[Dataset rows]
--- --- ---

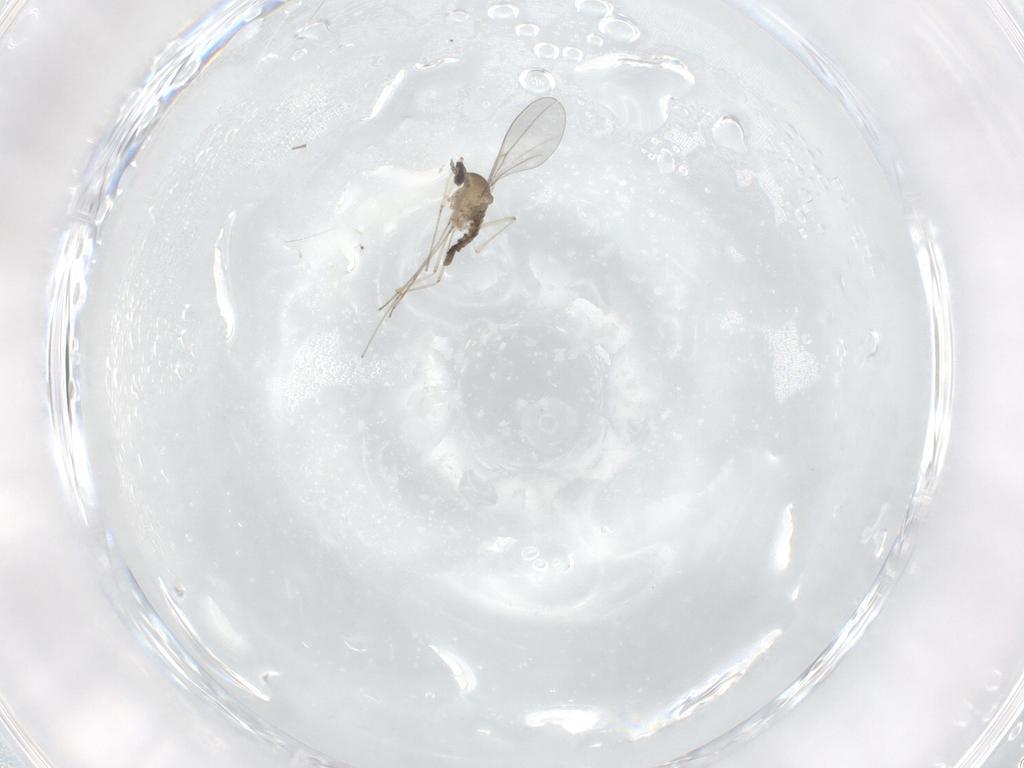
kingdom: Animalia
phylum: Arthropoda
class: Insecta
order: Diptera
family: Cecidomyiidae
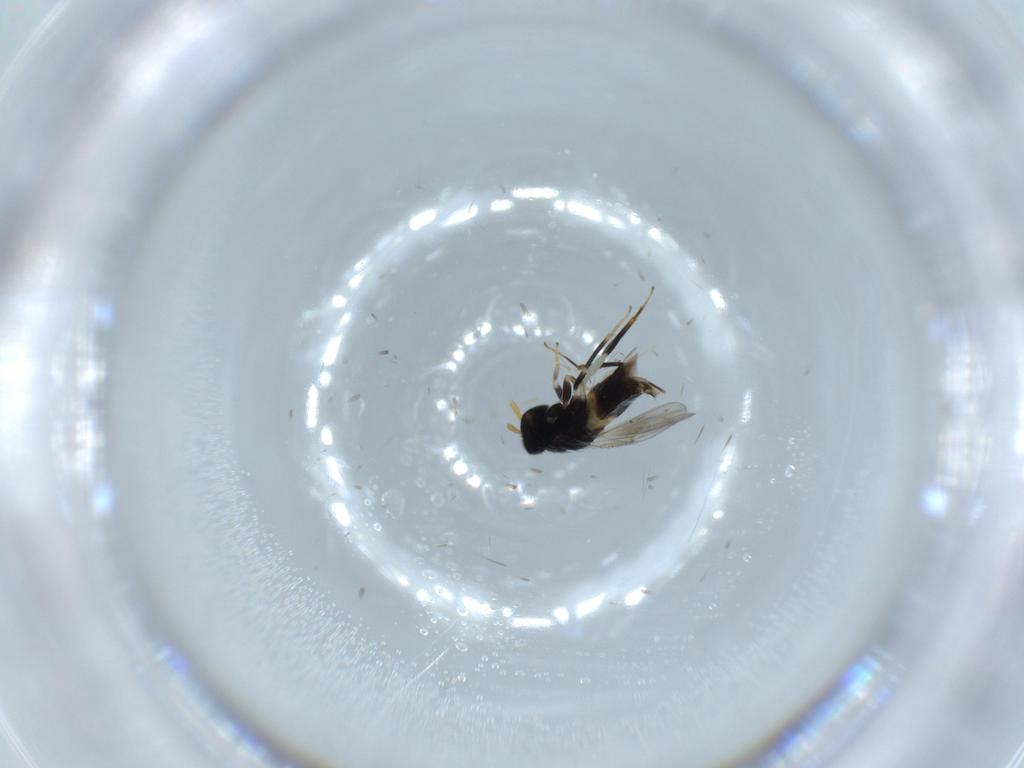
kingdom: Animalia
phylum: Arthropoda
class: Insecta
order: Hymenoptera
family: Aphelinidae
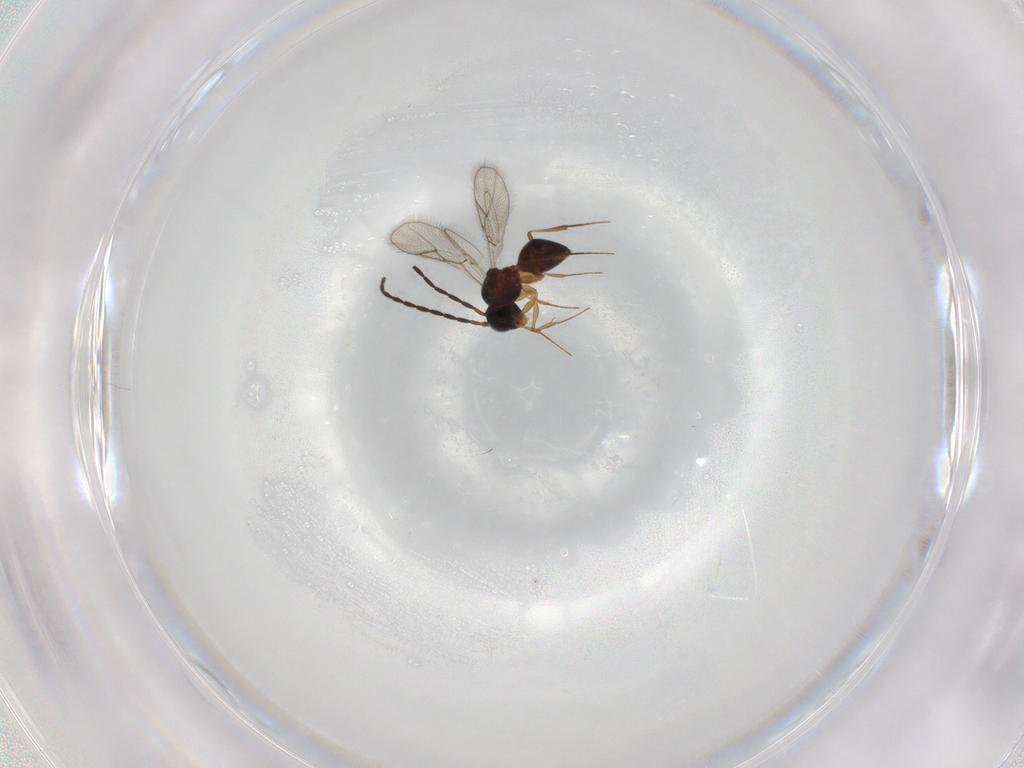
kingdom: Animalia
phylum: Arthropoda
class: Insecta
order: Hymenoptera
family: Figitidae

--- --- ---

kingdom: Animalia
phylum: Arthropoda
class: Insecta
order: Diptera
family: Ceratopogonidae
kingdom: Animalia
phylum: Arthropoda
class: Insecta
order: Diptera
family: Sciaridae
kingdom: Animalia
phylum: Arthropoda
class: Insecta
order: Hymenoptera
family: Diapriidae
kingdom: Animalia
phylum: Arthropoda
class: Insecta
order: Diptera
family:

--- --- ---

*Given problem*
Find every line in the records that contains the word "family", and copy each of those lines.

*Written answer*
family: Cecidomyiidae
family: Aphelinidae
family: Figitidae
family: Ceratopogonidae
family: Sciaridae
family: Diapriidae
family:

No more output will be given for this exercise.